═════ Data segment ═════
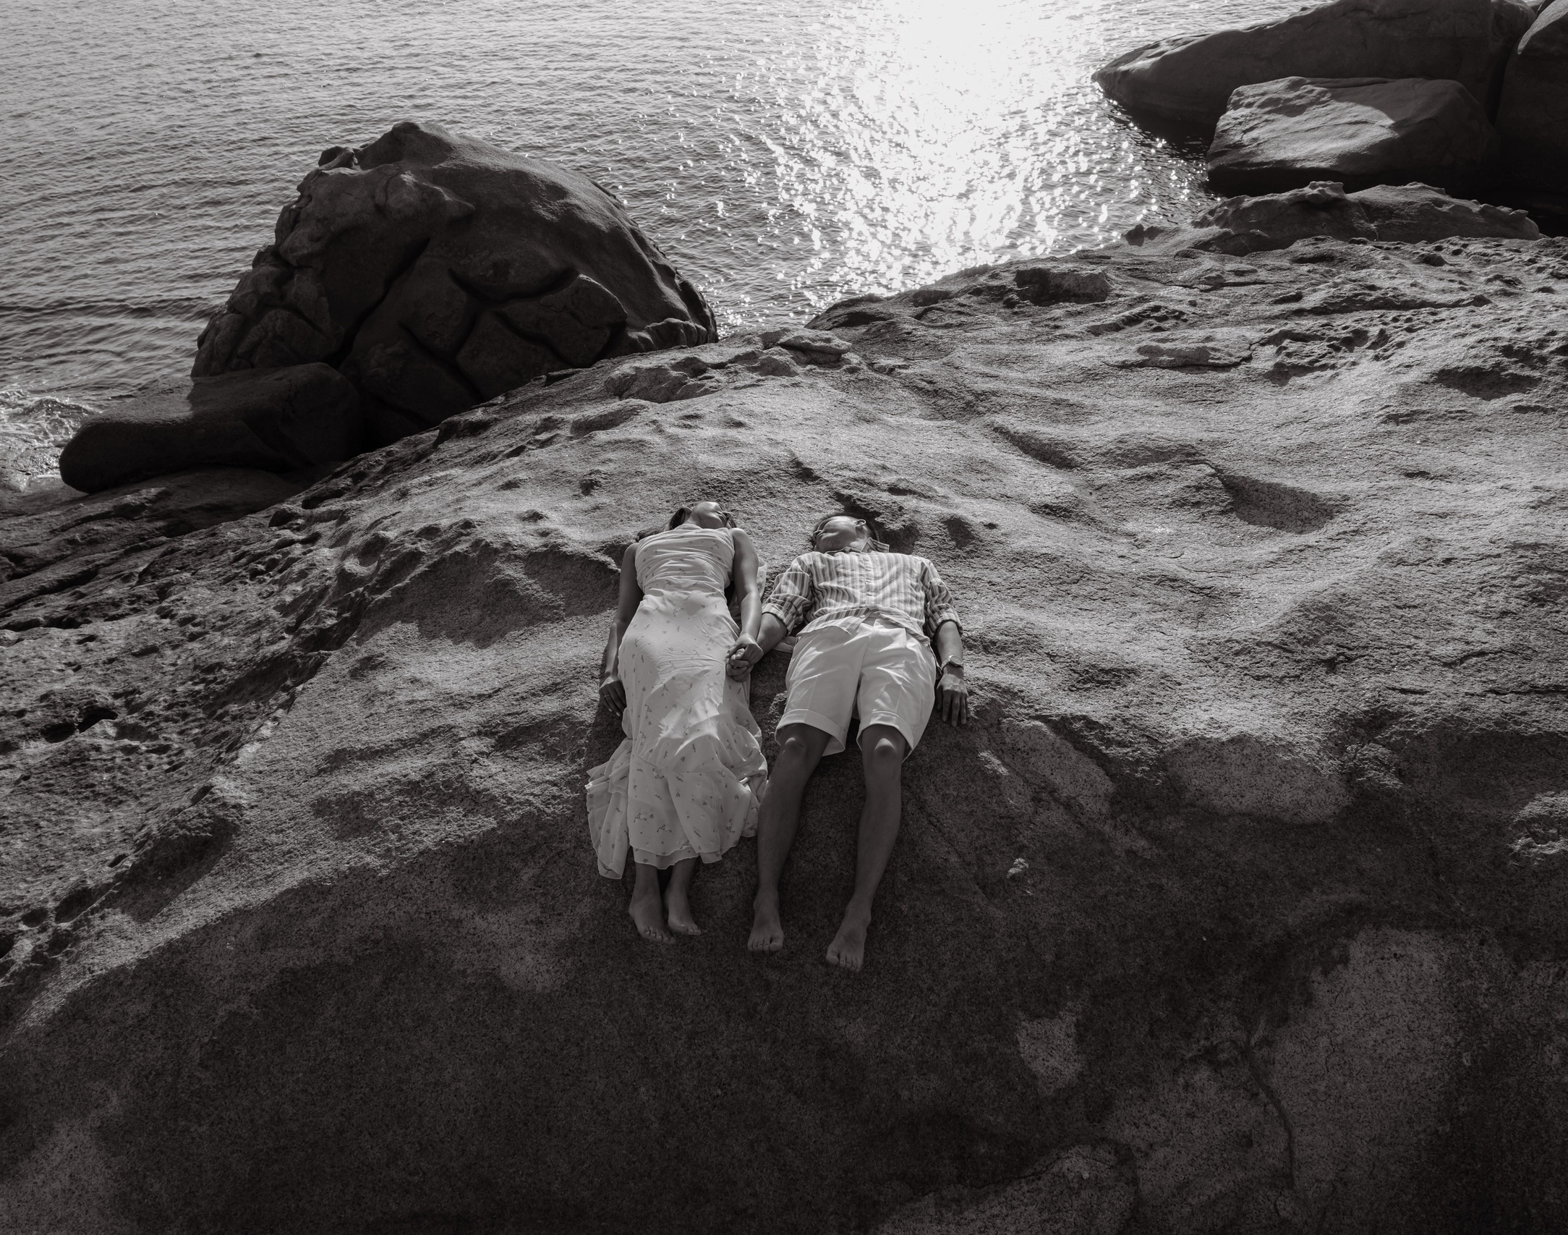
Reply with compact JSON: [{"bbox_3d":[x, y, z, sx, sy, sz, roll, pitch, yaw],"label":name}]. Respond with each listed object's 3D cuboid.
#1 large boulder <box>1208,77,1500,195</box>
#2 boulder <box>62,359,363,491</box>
═════
● **What you will do**
Output the material above as a Markdown table with the columns "No." and "Text", giving each line its own numbered row. Skip blank lines and leave the picture out.

● **Written answer**
| No. | Text |
|---|---|
| 1 | Reply with compact JSON: [{"bbox_3d":[x, y, z, sx, sy, sz, roll, pitch, yaw],"label":name}]. Respond with each listed object's 3D cuboid. |
| 2 | #1 large boulder <box>1208,77,1500,195</box> |
| 3 | #2 boulder <box>62,359,363,491</box> |